[Your goal] Arrange everything from the line containing "The antijoin is formally" down to the line containing "### Division (÷)\[[edit][72]\]" as a JSON list of strings, one string per line, with both of those lines included and blank lines left out.

Source text of formatted documents
****************************************

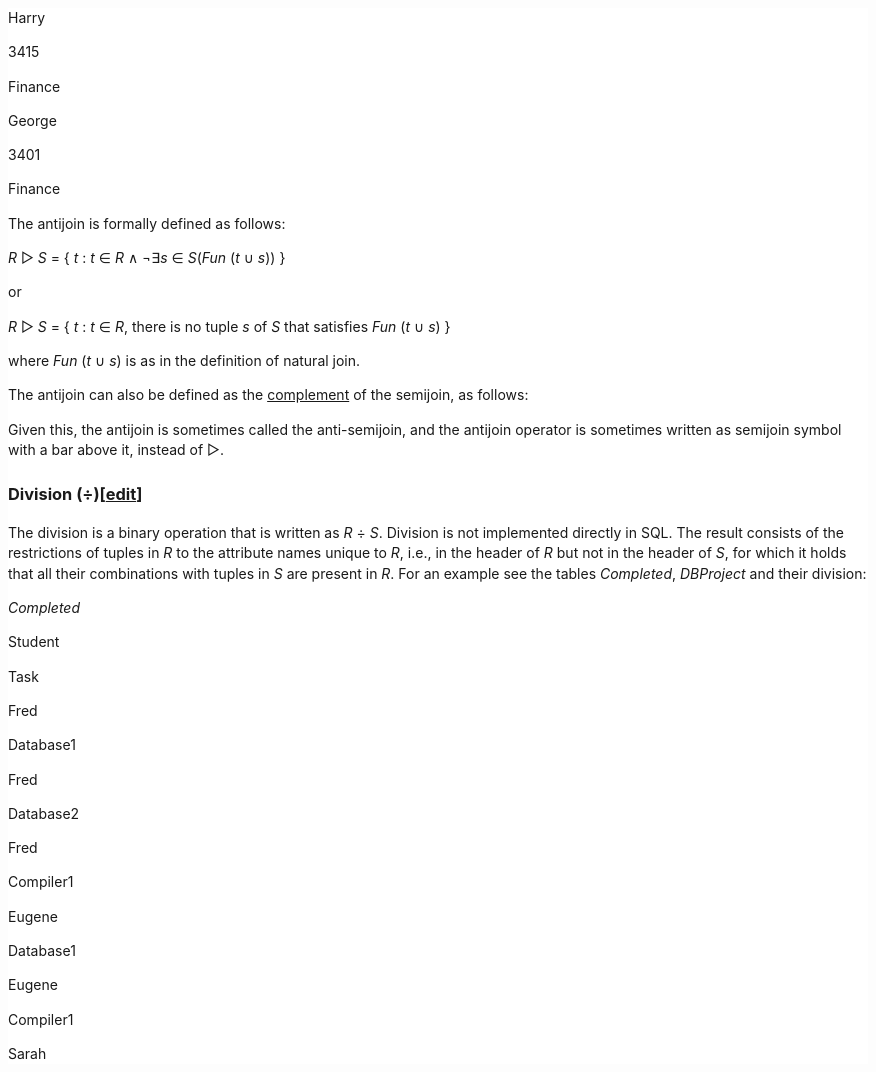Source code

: Harry

3415

Finance

George

3401

Finance

The antijoin is formally defined as follows:

*R* ▷ *S* = { *t* : *t* ∈ *R* ∧ ¬∃*s* ∈ *S*(*Fun* (*t* ∪ *s*)) }

or

*R* ▷ *S* = { *t* : *t* ∈ *R*, there is no tuple *s* of *S* that satisfies *Fun* (*t* ∪ *s*) }

where *Fun* (*t* ∪ *s*) is as in the definition of natural join.

The antijoin can also be defined as the [complement][71] of the semijoin, as follows:

Given this, the antijoin is sometimes called the anti-semijoin, and the antijoin operator is sometimes written as semijoin symbol with a bar above it, instead of ▷.

### Division (÷)\[[edit][72]\]

The division is a binary operation that is written as *R* ÷ *S*. Division is not implemented directly in SQL. The result consists of the restrictions of tuples in *R* to the attribute names unique to *R*, i.e., in the header of *R* but not in the header of *S*, for which it holds that all their combinations with tuples in *S* are present in *R*. For an example see the tables *Completed*, *DBProject* and their division:

*Completed*

Student

Task

Fred

Database1

Fred

Database2

Fred

Compiler1

Eugene

Database1

Eugene

Compiler1

Sarah


[1]: https://en.wikipedia.org/wiki/Database_theory "Database theory"
[2]: https://en.wikipedia.org/wiki/Algebraic_structure
[3]: https://en.wikipedia.org/wiki/Well-founded_semantics
[4]: https://en.wikipedia.org/wiki/Edgar_F._Codd "Edgar F. Codd"
[5]: https://en.wikipedia.org/wiki/Relational_database "Relational database"
[6]: https://en.wikipedia.org/wiki/Query_language "Query language"
[7]: https://en.wikipedia.org/wiki/SQL "SQL"
[8]: https://en.wikipedia.org/wiki/Relation_(database)
[9]: https://en.wikipedia.org/wiki/Relation_(database) "Relation (database)"
[10]: https://en.wikipedia.org/w/index.php?title=Relational_algebra&action=edit&section=1 "Edit section: Introduction"
[11]: https://en.wikipedia.org/wiki/Edgar_F._Codd "Edgar F. Codd"
[12]: https://en.wikipedia.org/wiki/Relational_model "Relational model"
[13]: https://en.wikipedia.org/wiki/Relational_algebra#Implementations
[14]: https://en.wikipedia.org/wiki/Selection_(relational_algebra) "Selection (relational algebra)"
[15]: https://en.wikipedia.org/wiki/Projection_(relational_algebra) "Projection (relational algebra)"
[16]: https://en.wikipedia.org/wiki/Cartesian_product "Cartesian product"
[17]: https://en.wikipedia.org/wiki/Set_union "Set union"
[18]: https://en.wikipedia.org/wiki/Set_difference "Set difference"
[19]: https://en.wikipedia.org/w/index.php?title=Relational_algebra&action=edit&section=2 "Edit section: Set operators"
[20]: https://en.wikipedia.org/wiki/Set_union "Set union"
[21]: https://en.wikipedia.org/wiki/Set_difference "Set difference"
[22]: https://en.wikipedia.org/wiki/Cartesian_product "Cartesian product"
[23]: https://en.wikipedia.org/wiki/Set_theory "Set theory"
[24]: https://en.wikipedia.org/wiki/Relation_(database) "Relation (database)"
[25]: https://en.wikipedia.org/wiki/Set_intersection "Set intersection"
[26]: https://en.wikipedia.org/wiki/Set_(mathematics) "Set (mathematics)"
[27]: https://en.wikipedia.org/w/index.php?title=Relational_algebra&action=edit&section=3 "Edit section: Projection (Π)"
[28]: https://en.wikipedia.org/wiki/Unary_operation "Unary operation"
[29]: https://en.wikipedia.org/wiki/Set_(mathematics) "Set (mathematics)"
[30]: https://en.wikipedia.org/wiki/Tuple "Tuple"
[31]: https://en.wikipedia.org/wiki/SQL "SQL"
[32]: https://en.wikipedia.org/wiki/Multiset "Multiset"
[33]: https://en.wikipedia.org/wiki/Select_(SQL) "Select (SQL)"
[34]: https://en.wikipedia.org/w/index.php?title=Relational_algebra&action=edit&section=4 "Edit section: Selection (σ)"
[35]: https://en.wikipedia.org/wiki/Unary_operation "Unary operation"
[36]: https://en.wikipedia.org/wiki/Propositional_formula "Propositional formula"
[37]: https://en.wikipedia.org/wiki/Atomic_formula "Atomic formula"
[38]: https://en.wikipedia.org/wiki/Selection_(relational_algebra) "Selection (relational algebra)"
[39]: https://en.wikipedia.org/wiki/Logical_conjunction "Logical conjunction"
[40]: https://en.wikipedia.org/wiki/Logical_disjunction "Logical disjunction"
[41]: https://en.wikipedia.org/wiki/Negation "Negation"
[42]: https://en.wikipedia.org/wiki/Tuple "Tuple"
[43]: https://en.wikipedia.org/w/index.php?title=Relational_algebra&action=edit&section=5 "Edit section: Rename (ρ)"
[44]: https://en.wikipedia.org/wiki/Unary_operation "Unary operation"
[45]: https://en.wikipedia.org/wiki/Relation_(database) "Relation (database)"
[46]: https://en.wikipedia.org/wiki/Relational_algebra#cite_note-1
[47]: https://en.wikipedia.org/w/index.php?title=Relational_algebra&action=edit&section=6 "Edit section: Joins and join-like operators"
[48]: https://en.wikipedia.org/w/index.php?title=Relational_algebra&action=edit&section=7 "Edit section: Natural join (⋈)"
[49]: https://en.wikipedia.org/wiki/Natural_join_(SQL) "Natural join (SQL)"
[50]: https://en.wikipedia.org/wiki/The_Armed "The Armed"
[51]: https://en.wikipedia.org/wiki/Binary_relation "Binary relation"
[52]: https://en.wikipedia.org/wiki/Relation_(database) "Relation (database)"
[53]: https://en.wikipedia.org/wiki/Relational_algebra#cite_note-2
[54]: https://en.wikipedia.org/wiki/Composition_of_relations "Composition of relations"
[55]: https://en.wikipedia.org/wiki/Category_theory "Category theory"
[56]: https://en.wikipedia.org/wiki/Fiber_product "Fiber product"
[57]: https://en.wikipedia.org/wiki/Idempotence "Idempotence"
[58]: https://en.wikipedia.org/wiki/Foreign_key "Foreign key"
[59]: https://en.wikipedia.org/wiki/Predicate_(mathematics) "Predicate (mathematics)"
[60]: https://en.wikipedia.org/wiki/Relation_(mathematics) "Relation (mathematics)"
[61]: https://en.wikipedia.org/wiki/Iff "Iff"
[62]: https://en.wikipedia.org/w/index.php?title=Relational_algebra&action=edit&section=8 "Edit section: θ-join and equijoin"
[63]: https://en.wikipedia.org/wiki/Relational_operator "Relational operator"
[64]: https://en.wikipedia.org/w/index.php?title=Relational_algebra&action=edit&section=9 "Edit section: Semijoin (⋉)(⋊)"
[65]: https://en.wikipedia.org/wiki/Relation_(database) "Relation (database)"
[66]: https://en.wikipedia.org/wiki/Relational_algebra#cite_note-3
[67]: https://en.wikipedia.org/wiki/Relational_algebra#cite_note-Codd1970-4
[68]: https://en.wikipedia.org/w/index.php?title=Relational_algebra&action=edit&section=10 "Edit section: Antijoin (▷)"
[69]: https://en.wikipedia.org/wiki/Relation_(database) "Relation (database)"
[70]: https://en.wikipedia.org/wiki/Relational_algebra#cite_note-5
[71]: https://en.wikipedia.org/wiki/Complement_(set_theory) "Complement (set theory)"
[72]: https://en.wikipedia.org/w/index.php?title=Relational_algebra&action=edit&section=11 "Edit section: Division (÷)"
[73]: https://en.wikipedia.org/wiki/Relation_(database) "Relation (database)"
[74]: https://en.wikipedia.org/w/index.php?title=Relational_algebra&action=edit&section=12 "Edit section: Common extensions"
[75]: https://en.wikipedia.org/wiki/Relational_algebra#cite_note-%C3%96zsuValduriez2011-6
[76]: https://en.wikipedia.org/w/index.php?title=Relational_algebra&action=edit&section=13 "Edit section: Outer joins"
[77]: https://en.wikipedia.org/wiki/Relational_algebra#cite_note-O'NeilO'Neil2001-7
[78]: https://en.wikipedia.org/wiki/Null_(SQL) "Null (SQL)"
[79]: https://en.wikipedia.org/wiki/Null_(SQL)#Comparisons_with_NULL_and_the_three-valued_logic_.283VL.29 "Null (SQL)"
[80]: https://en.wikipedia.org/w/index.php?title=Relational_algebra&action=edit&section=14 "Edit section: Left outer join (⟕)"
[81]: https://en.wikipedia.org/wiki/Relation_(database) "Relation (database)"
[82]: https://en.wikipedia.org/wiki/Relational_algebra#cite_note-8
[83]: https://en.wikipedia.org/w/index.php?title=Relational_algebra&action=edit&section=15 "Edit section: Right outer join (⟖)"
[84]: https://en.wikipedia.org/wiki/Relation_(database) "Relation (database)"
[85]: https://en.wikipedia.org/wiki/Relational_algebra#cite_note-9
[86]: https://en.wikipedia.org/w/index.php?title=Relational_algebra&action=edit&section=16 "Edit section: Full outer join (⟗)"
[87]: https://en.wikipedia.org/wiki/Relation_(database) "Relation (database)"
[88]: https://en.wikipedia.org/wiki/Relational_algebra#cite_note-10
[89]: https://en.wikipedia.org/w/index.php?title=Relational_algebra&action=edit&section=17 "Edit section: Operations for domain computations"
[90]: https://en.wikipedia.org/wiki/Tutorial_D "Tutorial D"
[91]: https://en.wikipedia.org/wiki/Relational_algebra#cite_note-Date2011-11
[92]: https://en.wikipedia.org/wiki/Relational_algebra#cite_note-Garcia-MolinaUllman2009-12
[93]: https://en.wikipedia.org/w/index.php?title=Relational_algebra&action=edit&section=18 "Edit section: Aggregation"
[94]: https://en.wikipedia.org/wiki/Aggregate_function "Aggregate function"
[95]: https://en.wikipedia.org/wiki/Relational_algebra#cite_note-13
[96]: https://en.wikipedia.org/w/index.php?title=Relational_algebra&action=edit&section=19 "Edit section: Transitive closure"
[97]: https://en.wikipedia.org/wiki/Relation_(database) "Relation (database)"
[98]: https://en.wikipedia.org/wiki/Transitive_closure "Transitive closure"
[99]: https://en.wikipedia.org/wiki/Relational_algebra#cite_note-14
[100]: https://en.wikipedia.org/wiki/Hierarchical_and_recursive_queries_in_SQL "Hierarchical and recursive queries in SQL"
[101]: https://en.wikipedia.org/w/index.php?title=Relational_algebra&action=edit&section=20 "Edit section: Use of algebraic properties for query optimization"
[102]: https://en.wikipedia.org/wiki/Relational_query "Relational query"
[103]: https://en.wikipedia.org/wiki/Tree_(data_structure) "Tree (data structure)"
[104]: https://en.wikipedia.org/wiki/Relation_(database) "Relation (database)"
[105]: https://en.wikipedia.org/wiki/Binary_expression_tree "Binary expression tree"
[106]: https://en.wikipedia.org/wiki/Query_optimization "Query optimization"
[107]: https://en.wikipedia.org/w/index.php?title=Relational_algebra&action=edit&section=21 "Edit section: Selection"
[108]: https://en.wikipedia.org/wiki/Relation_(database) "Relation (database)"
[109]: https://en.wikipedia.org/w/index.php?title=Relational_algebra&action=edit&section=22 "Edit section: Basic selection properties"
[110]: https://en.wikipedia.org/wiki/Idempotent "Idempotent"
[111]: https://en.wikipedia.org/wiki/Commutative "Commutative"
[112]: https://en.wikipedia.org/w/index.php?title=Relational_algebra&action=edit&section=23 "Edit section: Breaking up selections with complex conditions"
[113]: https://en.wikipedia.org/wiki/Logical_conjunction "Logical conjunction"
[114]: https://en.wikipedia.org/wiki/Logical_disjunction "Logical disjunction"
[115]: https://en.wikipedia.org/w/index.php?title=Relational_algebra&action=edit&section=24 "Edit section: Selection and cross product"
[116]: https://en.wikipedia.org/wiki/Relation_(database) "Relation (database)"
[117]: https://en.wikipedia.org/w/index.php?title=Relational_algebra&action=edit&section=25 "Edit section: Selection and set operators"
[118]: https://en.wikipedia.org/wiki/Distributive_property "Distributive property"
[119]: https://en.wikipedia.org/wiki/Relation_(database) "Relation (database)"
[120]: https://en.wikipedia.org/w/index.php?title=Relational_algebra&action=edit&section=26 "Edit section: Selection and projection"
[121]: https://en.wikipedia.org/w/index.php?title=Relational_algebra&action=edit&section=27 "Edit section: Projection"
[122]: https://en.wikipedia.org/w/index.php?title=Relational_algebra&action=edit&section=28 "Edit section: Basic projection properties"
[123]: https://en.wikipedia.org/w/index.php?title=Relational_algebra&action=edit&section=29 "Edit section: Projection and set operators"
[124]: https://en.wikipedia.org/wiki/Distributive_property "Distributive property"
[125]: https://en.wikipedia.org/w/index.php?title=Relational_algebra&action=edit&section=30 "Edit section: Rename"
[126]: https://en.wikipedia.org/w/index.php?title=Relational_algebra&action=edit&section=31 "Edit section: Basic rename properties"
[127]: https://en.wikipedia.org/w/index.php?title=Relational_algebra&action=edit&section=32 "Edit section: Rename and set operators"
[128]: https://en.wikipedia.org/w/index.php?title=Relational_algebra&action=edit&section=33 "Edit section: Product and union"
[129]: https://en.wikipedia.org/w/index.php?title=Relational_algebra&action=edit&section=34 "Edit section: Implementations"
[130]: https://en.wikipedia.org/wiki/ISBL "ISBL"
[131]: https://en.wikipedia.org/wiki/Relational_algebra#cite_note-15
[132]: https://en.wikipedia.org/wiki/Business_System_12 "Business System 12"
[133]: https://en.wikipedia.org/wiki/Christopher_J._Date "Christopher J. Date"
[134]: https://en.wikipedia.org/wiki/Hugh_Darwen "Hugh Darwen"
[135]: https://en.wikipedia.org/wiki/Tutorial_D "Tutorial D"
[136]: https://en.wikipedia.org/wiki/Rel_(DBMS) "Rel (DBMS)"
[137]: https://en.wikipedia.org/wiki/SQL "SQL"
[138]: https://en.wikipedia.org/wiki/Table_(database) "Table (database)"
[139]: https://en.wikipedia.org/wiki/Relation_(database) "Relation (database)"
[140]: https://en.wikipedia.org/wiki/Multiset "Multiset"
[141]: https://en.wikipedia.org/wiki/Garcia-Molina "Garcia-Molina"
[142]: https://en.wikipedia.org/wiki/Jeffrey_Ullman "Jeffrey Ullman"
[143]: https://en.wikipedia.org/wiki/Jennifer_Widom "Jennifer Widom"
[144]: https://en.wikipedia.org/wiki/Relational_algebra#cite_note-Garcia-MolinaUllman2009-12
[145]: https://en.wikipedia.org/w/index.php?title=Relational_algebra&action=edit&section=35 "Edit section: See also"
[146]: https://en.wikipedia.org/w/index.php?title=Relational_algebra&action=edit&section=36 "Edit section: References"
[147]: https://en.wikipedia.org/wiki/Relational_algebra#cite_ref-1 "Jump up"
[148]: https://en.wikipedia.org/wiki/ISBN_(identifier) "ISBN (identifier)"
[149]: https://en.wikipedia.org/wiki/Special:BookSources/978-0-07-802215-9 "Special:BookSources/978-0-07-802215-9"
[150]: https://en.wikipedia.org/wiki/OCLC_(identifier) "OCLC (identifier)"
[151]: https://www.worldcat.org/oclc/1080554130
[152]: https://en.wikipedia.org/wiki/Relational_algebra#cite_ref-2 "Jump up"
[153]: https://en.wikipedia.org/wiki/Unicode "Unicode"
[154]: https://en.wikipedia.org/wiki/Relational_algebra#cite_ref-3 "Jump up"
[155]: https://en.wikipedia.org/wiki/Unicode "Unicode"
[156]: https://en.wikipedia.org/wiki/Relational_algebra#cite_ref-Codd1970_4-0 "Jump up"
[157]: https://en.wikipedia.org/wiki/E.F._Codd "E.F. Codd"
[158]: https://en.wikipedia.org/wiki/Communications_of_the_ACM "Communications of the ACM"
[159]: https://en.wikipedia.org/wiki/Doi_(identifier) "Doi (identifier)"
[160]: https://doi.org/10.1145%2F362384.362685
[161]: https://en.wikipedia.org/wiki/Relational_algebra#cite_ref-5 "Jump up"
[162]: https://en.wikipedia.org/wiki/Unicode "Unicode"
[163]: https://en.wikipedia.org/wiki/Relational_algebra#cite_ref-%C3%96zsuValduriez2011_6-0 "Jump up"
[164]: https://books.google.com/books?id=TOBaLQMuNV4C&pg=PA46
[165]: https://en.wikipedia.org/wiki/ISBN_(identifier) "ISBN (identifier)"
[166]: https://en.wikipedia.org/wiki/Special:BookSources/978-1-4419-8833-1 "Special:BookSources/978-1-4419-8833-1"
[167]: https://en.wikipedia.org/wiki/Relational_algebra#cite_ref-O'NeilO'Neil2001_7-0 "Jump up"
[168]: https://en.wikipedia.org/wiki/Elizabeth_O%27Neil "Elizabeth O'Neil"
[169]: https://books.google.com/books?id=UXh4qTpmO8QC&pg=PA120
[170]: https://en.wikipedia.org/wiki/ISBN_(identifier) "ISBN (identifier)"
[171]: https://en.wikipedia.org/wiki/Special:BookSources/978-1-55860-438-4 "Special:BookSources/978-1-55860-438-4"
[172]: https://en.wikipedia.org/wiki/Relational_algebra#cite_ref-8 "Jump up"
[173]: https://en.wikipedia.org/wiki/Unicode "Unicode"
[174]: https://en.wikipedia.org/wiki/Relational_algebra#cite_ref-9 "Jump up"
[175]: https://en.wikipedia.org/wiki/Unicode "Unicode"
[176]: https://en.wikipedia.org/wiki/Relational_algebra#cite_ref-10 "Jump up"
[177]: https://en.wikipedia.org/wiki/Unicode "Unicode"
[178]: https://en.wikipedia.org/wiki/Relational_algebra#cite_ref-Date2011_11-0 "Jump up"
[179]: https://books.google.com/books?id=WuZGD5tBfMwC&pg=PA133
[180]: https://en.wikipedia.org/wiki/ISBN_(identifier) "ISBN (identifier)"
[181]: https://en.wikipedia.org/wiki/Special:BookSources/978-1-4493-1974-8 "Special:BookSources/978-1-4493-1974-8"
[182]: https://en.wikipedia.org/wiki/Relational_algebra#cite_ref-Garcia-MolinaUllman2009_12-0
[183]: https://en.wikipedia.org/wiki/Relational_algebra#cite_ref-Garcia-MolinaUllman2009_12-1
[184]: https://en.wikipedia.org/wiki/ISBN_(identifier) "ISBN (identifier)"
[185]: https://en.wikipedia.org/wiki/Special:BookSources/978-0-13-187325-4 "Special:BookSources/978-0-13-187325-4"
[186]: https://en.wikipedia.org/wiki/Relational_algebra#cite_ref-13 "Jump up"
[187]: https://en.wikipedia.org/wiki/ISBN_(identifier) "ISBN (identifier)"
[188]: https://en.wikipedia.org/wiki/Special:BookSources/9780136067016 "Special:BookSources/9780136067016"
[189]: https://en.wikipedia.org/wiki/Category:CS1_maint:_location "Category:CS1 maint: location"
[190]: https://en.wikipedia.org/wiki/Relational_algebra#cite_ref-14 "Jump up"
[191]: https://en.wikipedia.org/wiki/Doi_(identifier) "Doi (identifier)"
[192]: https://doi.org/10.1145%2F567752.567763
[193]: https://en.wikipedia.org/wiki/Relational_algebra#cite_ref-15 "Jump up"
[194]: https://amturing.acm.org/award_winners/codd_1000892.cfm
[195]: https://en.wikipedia.org/w/index.php?title=Relational_algebra&action=edit&section=37 "Edit section: Further reading"
[196]: https://en.wikipedia.org/wiki/Tomasz_Imieli%C5%84ski "Tomasz Imieliński"
[197]: https://doi.org/10.1016%2F0022-0000%2884%2990077-1
[198]: https://en.wikipedia.org/wiki/Journal_of_Computer_and_System_Sciences "Journal of Computer and System Sciences"
[199]: https://en.wikipedia.org/wiki/Doi_(identifier) "Doi (identifier)"
[200]: https://doi.org/10.1016%2F0022-0000%2884%2990077-1
[201]: https://en.wikipedia.org/wiki/Cylindric_algebra "Cylindric algebra"
[202]: https://en.wikipedia.org/w/index.php?title=Relational_algebra&action=edit&section=38 "Edit section: External links"
[203]: http://www.slinfo.una.ac.cr/rat/rat.html
[204]: http://www.databaselecture.com/processing.html
[205]: http://www.databasteknik.se/webbkursen/relalg-lecture/index.html
[206]: https://ltworf.github.io/relational/index.html
[207]: http://www-db.stanford.edu/~widom/cs346/ioannidis.pdf
[208]: https://web.stanford.edu/class/cs345d-01/rl/chaudhuri98.pdf
[209]: https://web.stanford.edu/class/cs345d-01/rl/chaudhuri98.pdf
[210]: http://infolab.stanford.edu/lore/pubs/qo.pdf
[211]: http://www.cse.fau.edu/~marty#RADownload
[212]: https://centaurialpha.github.io/pireal/index.html
[213]: http://des.sourceforge.net/
[214]: https://dbis-uibk.github.io/relax/
[215]: https://users.cs.duke.edu/~junyang/ra2/
[216]: http://mlwiki.org/index.php/Translating_SQL_to_Relational_Algebra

****************************************

[Written solution]
[
  "The antijoin is formally defined as follows:",
  "*R* ▷ *S* = { *t* : *t* ∈ *R* ∧ ¬∃*s* ∈ *S*(*Fun* (*t* ∪ *s*)) }",
  "or",
  "*R* ▷ *S* = { *t* : *t* ∈ *R*, there is no tuple *s* of *S* that satisfies *Fun* (*t* ∪ *s*) }",
  "where *Fun* (*t* ∪ *s*) is as in the definition of natural join.",
  "The antijoin can also be defined as the [complement][71] of the semijoin, as follows:",
  "Given this, the antijoin is sometimes called the anti-semijoin, and the antijoin operator is sometimes written as semijoin symbol with a bar above it, instead of ▷.",
  "### Division (÷)\\[[edit][72]\\]"
]